I’m not sure what happened last night but you must be all over the show. I really can’t see how there would be any way back from this and he is obviously not a great dad if he is behaving like this with a tiny baby to care for. The lunch thing is a red flag I’m sorry but I can’t think of many scenarios where that would be normal. I really hope you make a clean break and it works out for you Flowers

JustJustWhy · 03/09/2021 08:04

@HalzTangz

If this was me I would do the below

1- use his phone and message her to say hope you want a lodger the cheating arse is no longer welcome here.

2- go upstairs, through his shit in a black bag, take it downstairs and wat for him to come down after sorting baby.

3- tell him to get the fuck out of the house.

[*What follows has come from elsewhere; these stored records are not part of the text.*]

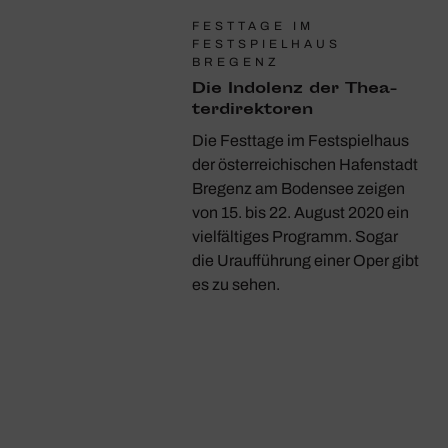
FESTTAGE IM
FESTSPIELHAUS
BREGENZ
Die Indo­lenz der Thea­
ter­di­rek­toren
Die Festtage im Festspielhaus
der österreichischen Hafenstadt
Bregenz am Bodensee zeigen
von 15. bis 22. August 2020 ein
vielfältiges Programm. Sogar
die Uraufführung einer Oper gibt
es zu sehen.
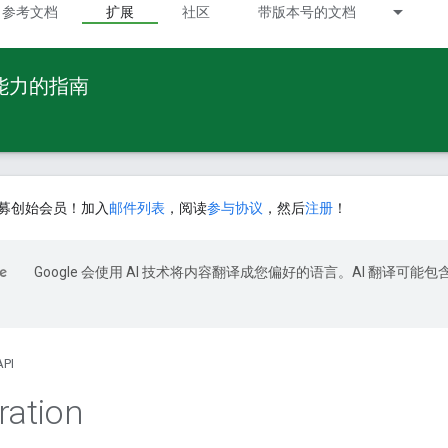
参考文档
扩展
社区
带版本号的文档
 能力的指南
募创始会员！加入
邮件列表
，阅读
参与协议
，然后
注册
！
Google 会使用 AI 技术将内容翻译成您偏好的语言。AI 翻译可能包
API
ration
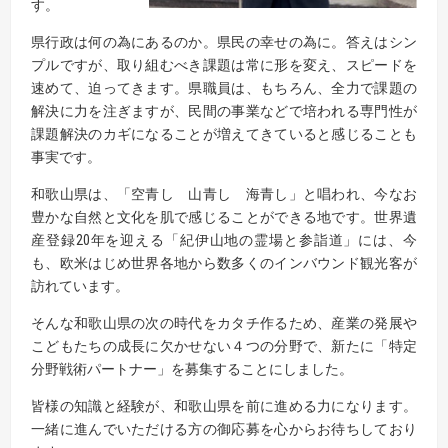
す。
県行政は何の為にあるのか。県民の幸せの為に。答えはシン
プルですが、取り組むべき課題は常に形を変え、スピードを
速めて、迫ってきます。県職員は、もちろん、全力で課題の
解決に力を注ぎますが、民間の事業などで培われる専門性が
課題解決のカギになることが増えてきていると感じることも
事実です。
和歌山県は、「空青し 山青し 海青し」と唱われ、今なお
豊かな自然と文化を肌で感じることができる地です。世界遺
産登録20年を迎える「紀伊山地の霊場と参詣道」には、今
も、欧米はじめ世界各地から数多くのインバウンド観光客が
訪れています。
そんな和歌山県の次の時代をカタチ作るため、産業の発展や
こどもたちの成長に欠かせない４つの分野で、新たに「特定
分野戦術パートナー」を募集することにしました。
皆様の知識と経験が、和歌山県を前に進める力になります。
一緒に進んでいただける方の御応募を心からお待ちしており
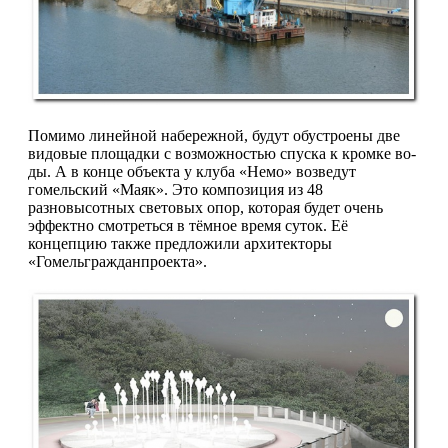
Помимо линейной набережной, бу­дут обустроены две
видовые площад­ки с возможностью спуска к кромке во­
ды. А в конце объекта у клуба «Немо» возведут
гомельский «Маяк». Это ком­позиция из 48
разновысотных свето­вых опор, которая будет очень
эффек­тно смотреться в тёмное время суток. Её
концепцию также предложили ар­хитекторы
«Гомельгражданпроекта».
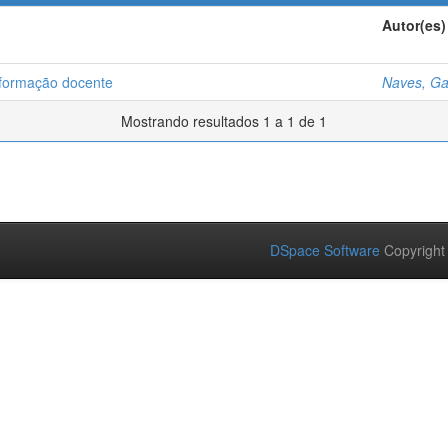
Autor(es)
a formação docente
Naves, Ga
Mostrando resultados 1 a 1 de 1
DSpace Software
Copyright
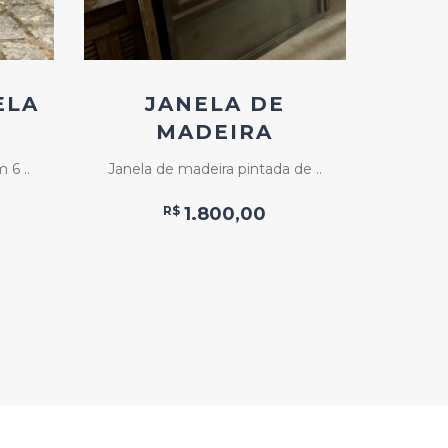
ELA
JANELA DE
MADEIRA
MAD
CO
 6 ..
Janela de madeira pintada de ..
Janela 
R$
1.800,00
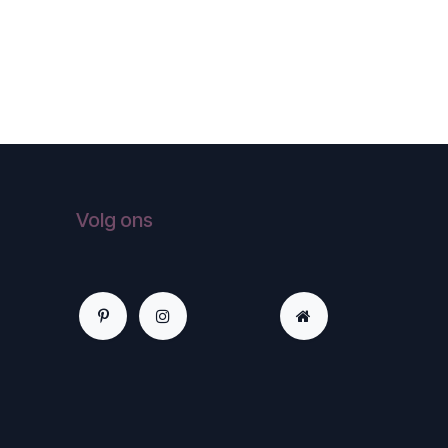
Volg ons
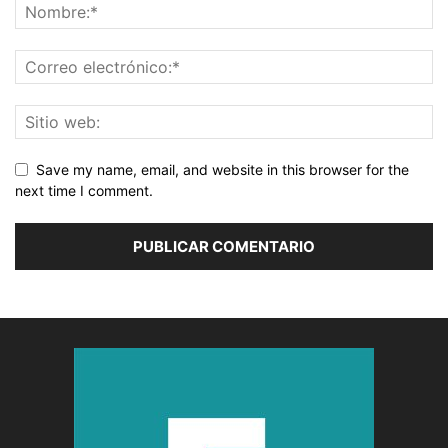
Save my name, email, and website in this browser for the
next time I comment.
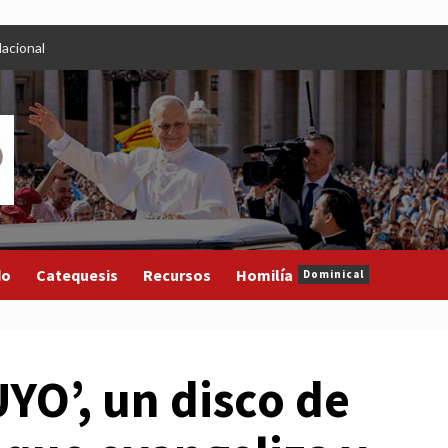
acional
do
Catequesis
Recursos
Homilía
Dominical
YO’, un disco de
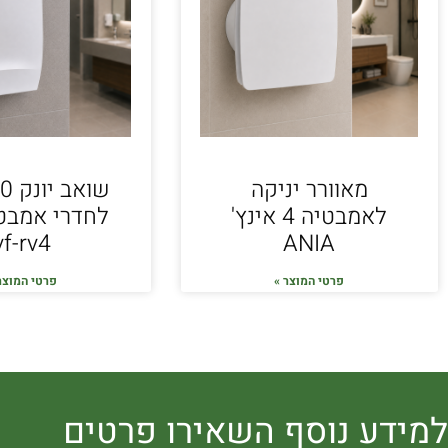
מאוורר יניקה
לאמבטיה 4 אינץ'
vf-rv4
ANIA
פרטי המוצר »
פרטי המוצר
למידע נוסף השאירו פרטים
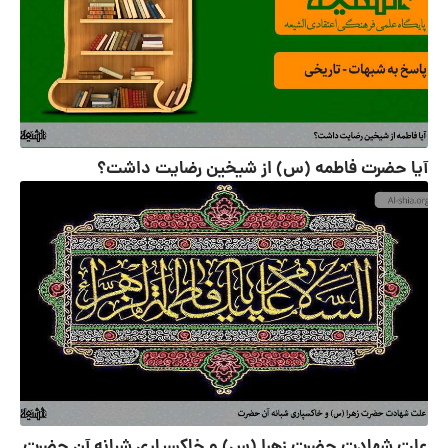
آیا حضرت فاطمه (س) از شیخین رضایت داشت؟
علت شهادت حضرت زهرا (س) و خاکسپاری شبانه آن حضرت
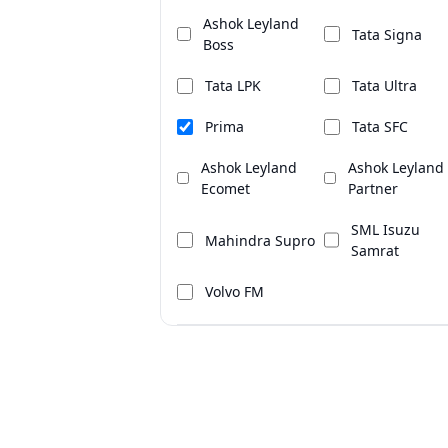
Ashok Leyland
Tata Signa
Boss
Tata LPK
Tata Ultra
Prima
Tata SFC
Ashok Leyland
Ashok Leyland
Ecomet
Partner
SML Isuzu
Mahindra Supro
Samrat
Volvo FM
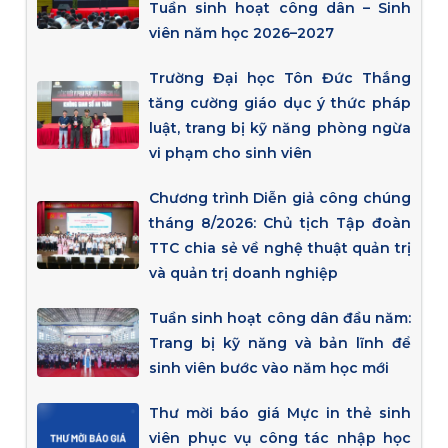
Tuần sinh hoạt công dân – Sinh
viên năm học 2026–2027
Trường Đại học Tôn Đức Thắng
tăng cường giáo dục ý thức pháp
luật, trang bị kỹ năng phòng ngừa
vi phạm cho sinh viên
Chương trình Diễn giả công chúng
tháng 8/2026: Chủ tịch Tập đoàn
TTC chia sẻ về nghệ thuật quản trị
và quản trị doanh nghiệp
Tuần sinh hoạt công dân đầu năm:
Trang bị kỹ năng và bản lĩnh để
sinh viên bước vào năm học mới
Thư mời báo giá Mực in thẻ sinh
viên phục vụ công tác nhập học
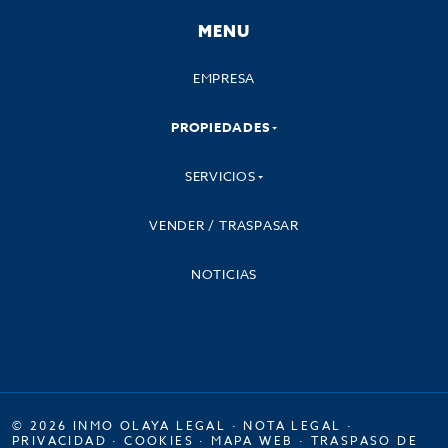
MENU
EMPRESA
PROPIEDADES
SERVICIOS
VENDER / TRASPASAR
NOTICIAS
© 2026 INMO OLAYA LEGAL ·
NOTA LEGAL
·
PRIVACIDAD
·
COOKIES
·
MAPA WEB
·
TRASPASO DE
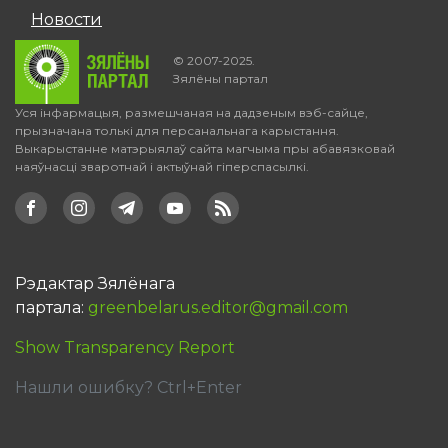
Новости
© 2007-2025.
Зялёны партал
Уся інфармацыя, размешчаная на дадзеным вэб-сайце,
прызначана толькі для персанальнага карыстання.
Выкарыстанне матэрыялаў сайта магчыма пры абавязковай
наяўнасці зваротнай і актыўнай гіперспасылкі.
Рэдактар Зялёнага
партала:
greenbelarus.editor@gmail.com
Show Transparency Report
Нашли ошибку? Ctrl+Enter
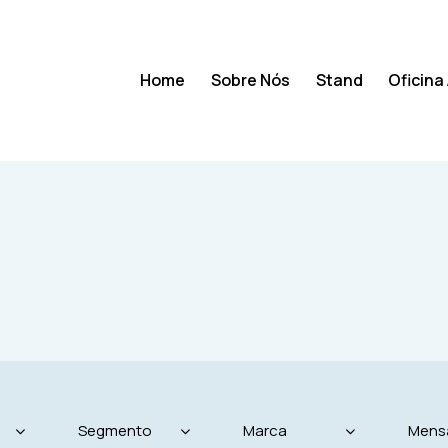
Home
Sobre Nós
Stand
Oficina
Home
Sobre Nós
Stand
Oficina Auto e E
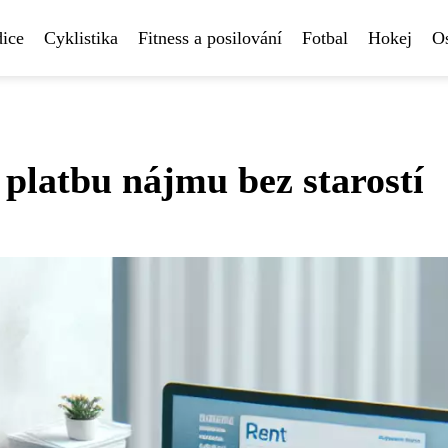
ice
Cyklistika
Fitness a posilování
Fotbal
Hokej
Os
 platbu nájmu bez starostí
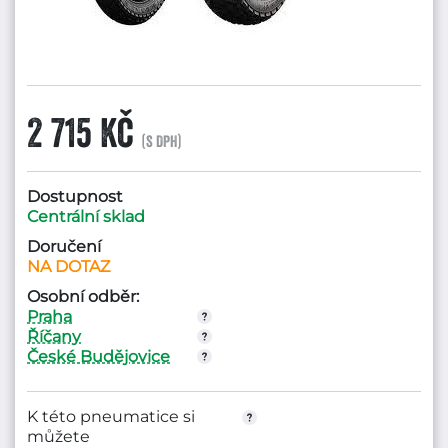
2 715 Kč
(s DPH)
Dostupnost
Centrální sklad
Doručení
NA DOTAZ
Osobní odběr:
Praha
Říčany
České Budějovice
K této pneumatice si
můžete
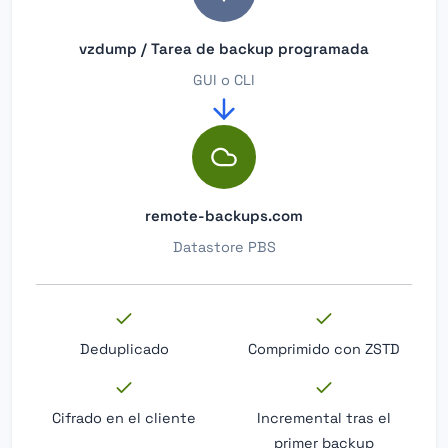
vzdump / Tarea de backup programada
GUI o CLI
remote-backups.com
Datastore PBS
Deduplicado
Comprimido con ZSTD
Cifrado en el cliente
Incremental tras el
primer backup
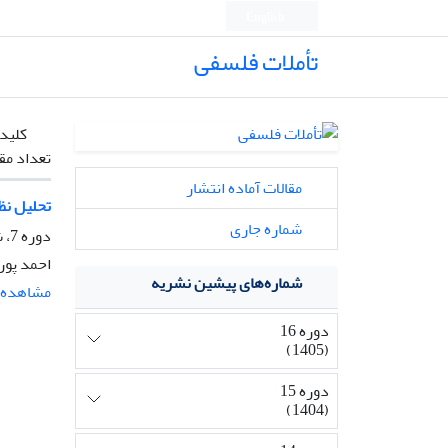
English
تأملات فلسفی
کلیدو
تعداد مق
مقالات آماده انتشار
تحلیل نظ
شماره جاری
دوره 7، شماره 18، تیر 1396، صفحه
احمد پور
شماره‌های پیشین نشریه
مشاهده م
دوره 16
(1405)
دوره 15
(1404)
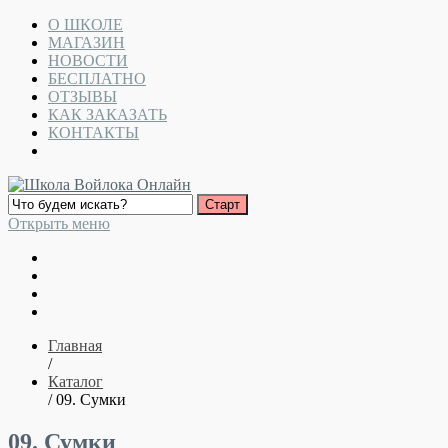
О ШКОЛЕ
МАГАЗИН
НОВОСТИ
БЕСПЛАТНО
ОТЗЫВЫ
КАК ЗАКАЗАТЬ
КОНТАКТЫ
Открыть меню
Главная
/
Каталог
/ 09. Сумки
09. Сумки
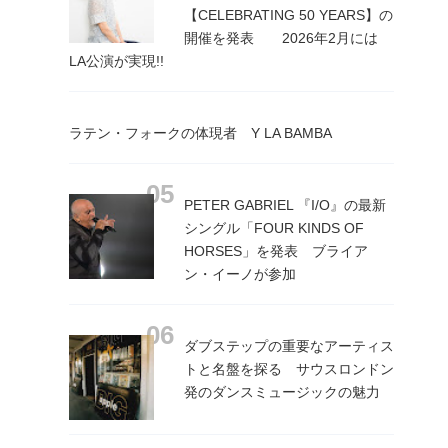
【CELEBRATING 50 YEARS】の
開催を発表 2026年2月には
LA公演が実現!!
ラテン・フォークの体現者 Y LA BAMBA
PETER GABRIEL 『I/O』の最新
シングル「FOUR KINDS OF
HORSES」を発表 ブライア
ン・イーノが参加
ダブステップの重要なアーティス
トと名盤を探る サウスロンドン
発のダンスミュージックの魅力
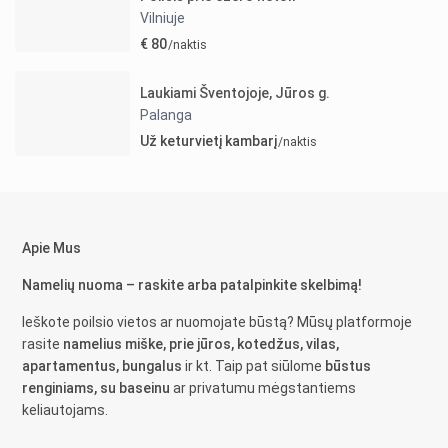
Vilniuje
€ 80
/naktis
Laukiami Šventojoje, Jūros g.
Palanga
Už keturvietį kambarį
/naktis
Apie Mus
Namelių nuoma – raskite arba patalpinkite skelbimą!
Ieškote poilsio vietos ar nuomojate būstą? Mūsų platformoje
rasite
namelius miške, prie jūros, kotedžus, vilas,
apartamentus, bungalus
ir kt. Taip pat siūlome
būstus
renginiams, su baseinu
ar privatumu mėgstantiems
keliautojams.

I absolutely would not do step 1. Maintain your dignity.
twelvefiftynine · 03/09/2021 08:36

@Meltedwellie

Restricting access to your baby isn’t necessarily about being horrible to him. It doesn’t mean not allowing access at all. It means thinking about what’s best for your baby. E.g, 50/50 one week in one house, one week in another isn’t what I would want for my baby. Think about options such as you as the main care giver with him seeing her on a Saturday and midweek day or EOW.
Yep. In Australia 50/50 is no longer the starting point and no longer means equal care, it means equal rights but in a different sense. It was found to have a detrimental effect on children, as soon as they get settled in one place they are packing up and going to another place. Different parenting, different rules etc. Imagine if you had to move from your home each week, we'd hate it as adults. No idea why anyone thinks it's a good idea for kids.
timeisnotaline · 03/09/2021 09:00

The op might have no intention of restricting access to the baby but the reality is it’s obviously best for a 6m baby in most scenarios to spend the majority of times with their mum. 50/50 at this age is absolutely not the best outcome for the baby and it’s possible no overnights at all are good for the baby at this age depending on the baby and setup re breastfeeding etc. That’s just the natural consequences of cheating on your partner when she is home caring for your small baby.

Dizzy1234 · 03/09/2021 09:41

Hope you are ok this morning op, or as OK as you can be, you received a lot of good and bad advice last night, if you havnt already confronted him, think long and hard before you do, take a breath and think about what you want to do, get your ducks in a row and don't feel like you have to make any decisions, you're allowed to take as much time as you need ❤️

Itsbeen84yearss · 03/09/2021 09:50

@CJsGoldfish

I am so sorry this is happening to you OP. Your determination to not use your child as a pawn is wonderful and says so much about you. I only hope you not swayed by those on the thread urging you to do so. I'd dismiss any advice from anyone encouraging you to 'restrict access' as some kind of 'punishment'

You are clearly a strong woman and a great mother and I hope for nothing but the very best for you going forward. Your dd can only thrive with you in her corner

I was not encouraging her to restrict access as punishment. I was encouraging her to restrict until she actually knows what’s going to happen and to keep her child safe and happy. She doesn’t know this woman and tbh doesn’t seem to know her boyfriend either given what he’s done. The father clearly doesn’t put the child above his own needs. This woman could end up being a caregiver to her child and she’s a stranger.